Senior civil servant Sue Gray, who wrote the report, said “the senior leadership at the centre” of Johnson’s administration “must bear responsibility” for a culture that allowed several parties to take place.
She added there is “no excuse for some of the behaviour” she investigated, which on at least one occasion included “excessive alcohol consumption” and saw a staff member vomiting from over-drinking.
A picture of Johnson raising a can of beer at a birthday party thrown in his honor was included in the dossier, alongside more images of Johnson at another event.
The report probed 16 events that took place at the heart of government while the United Kingdom was living under strict Covid-19 restrictions.
Gray also found that Johnson attended a garden party in May 2020 for around half an hour, where approximately “30-40 people” were present.
Logs of email exchanges were also featured, including some where staff were told to avoid “walking around waving bottles of wine” while media were in the building, and to keep the sound down at gatherings when a Covid-19 ministerial press conference was taking place.
An invitation to a garden party that Johnson was pictured attending told staff of “socially distanced drinks” in the Downing Street garden, open to “whoever is in your office.”
“Could you also suggest they bring their own booze! Not sure we will have enough,” the email from Martin Reynolds, Johnson’s principal private secretary, said, according to the report. The next day, Reynolds noted the media had not reported on the party, writing to a colleague: “We seem to have got away with (it).”
And Gray hinted that Downing Street officials had been unwilling to provide information about the parties, writing: “It was also unfortunately the case that details of some events only became known to me and my team through reporting in the media. This is disappointing.”

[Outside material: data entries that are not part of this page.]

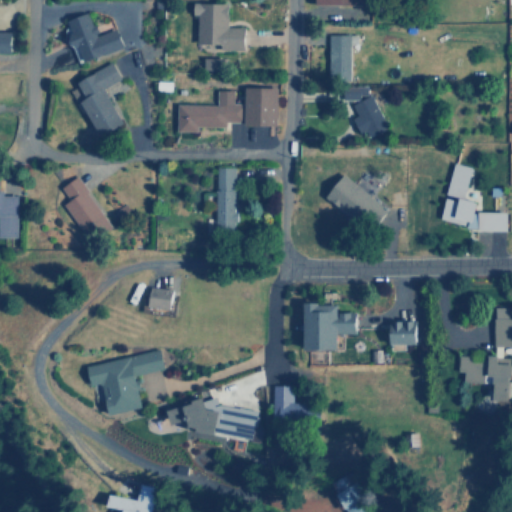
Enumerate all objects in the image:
road: (29, 72)
road: (159, 151)
road: (287, 188)
road: (395, 263)
road: (36, 373)
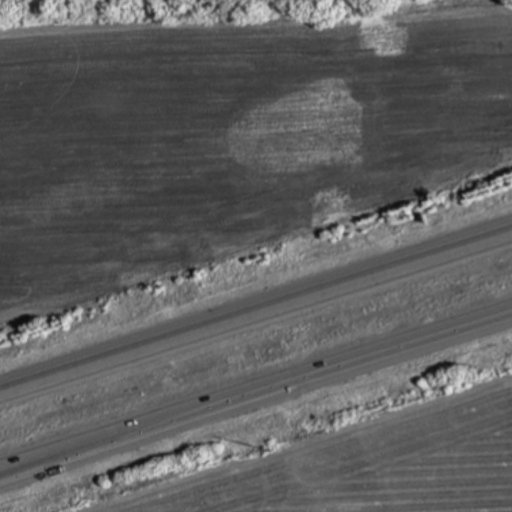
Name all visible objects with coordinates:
road: (256, 317)
road: (408, 353)
road: (152, 433)
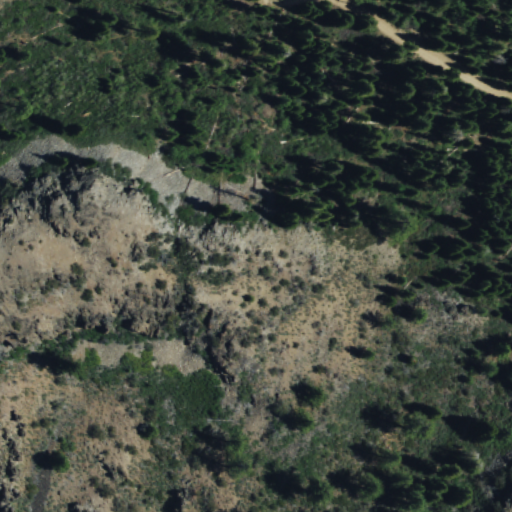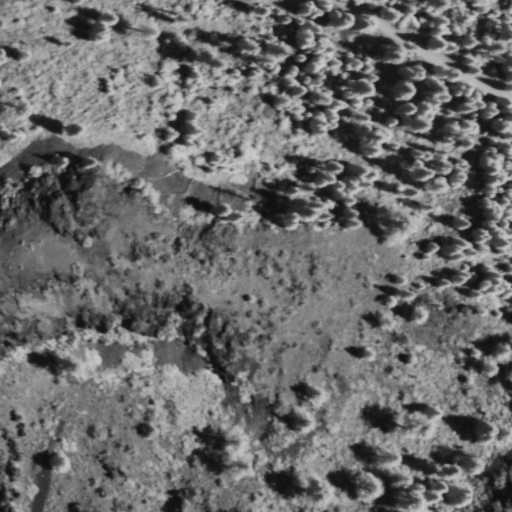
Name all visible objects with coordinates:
road: (422, 50)
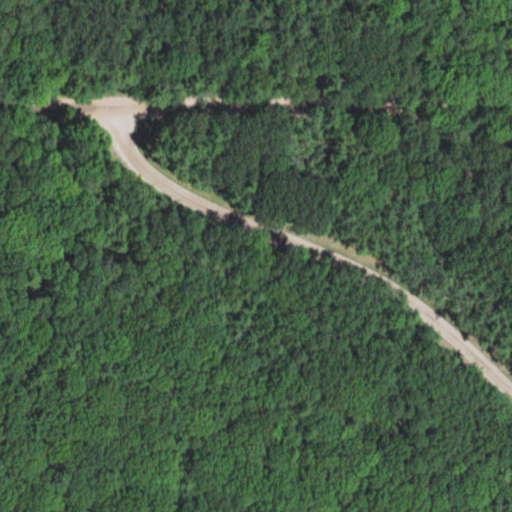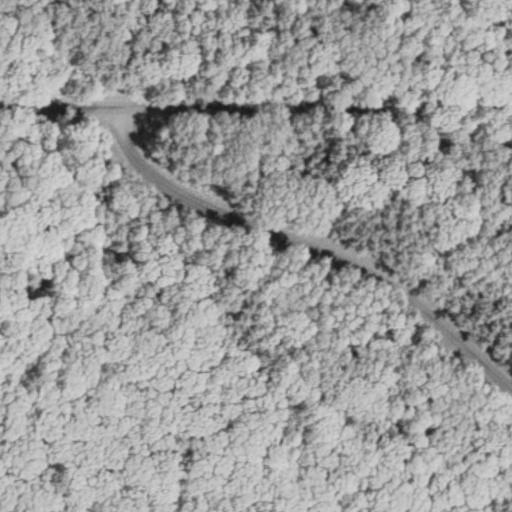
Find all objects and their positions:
road: (256, 115)
road: (310, 248)
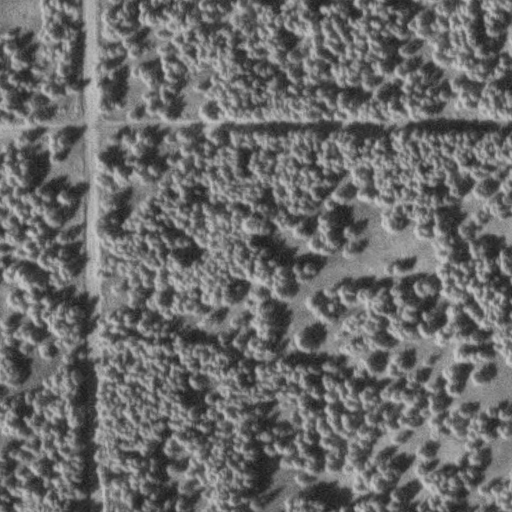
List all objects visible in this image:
road: (256, 124)
road: (92, 256)
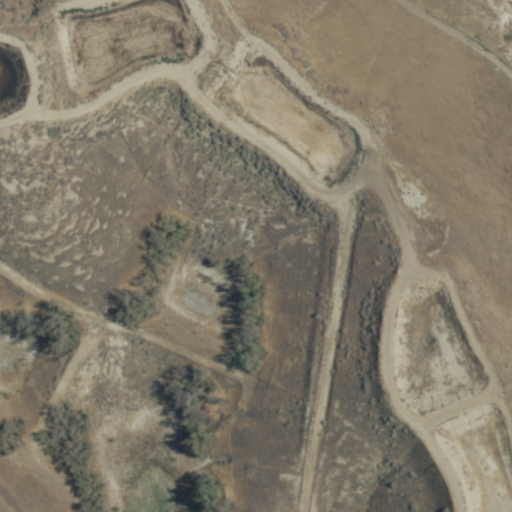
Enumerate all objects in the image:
road: (408, 94)
road: (315, 212)
road: (39, 474)
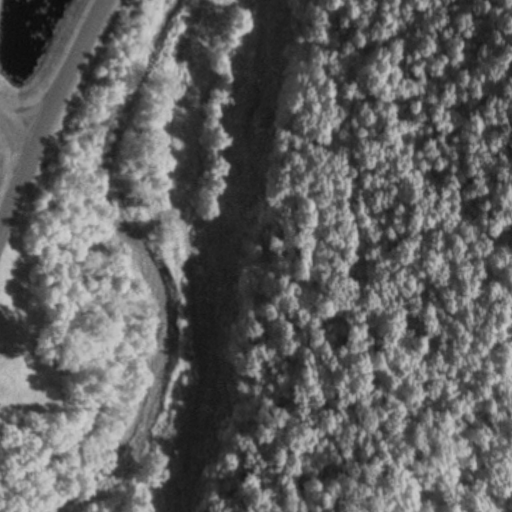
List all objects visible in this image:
power tower: (241, 126)
road: (29, 313)
power tower: (192, 386)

Johnson’s time in office has been derailed by the months-long scandal dubbed “Partygate” by the British media. He initially denied any events had taken place, but 16 were subsequently investigated by Gray, 12 were probed by the police and Johnson himself was fined by officers for attending one.
On the eve of the report’s release, ITV News published photographs of Johnson raising a glass with several of his colleagues at a leaving event in November 2020, when indoor mixing was banned.
Johnson is set to address the House of Commons later on Wednesday. Some of the lawmakers in his own Conservative party have joined opposition calls for him to resign in recent weeks, and he will now have to convince his colleagues to stand by him despite the slew of allegations and Gray’s damning inquiry.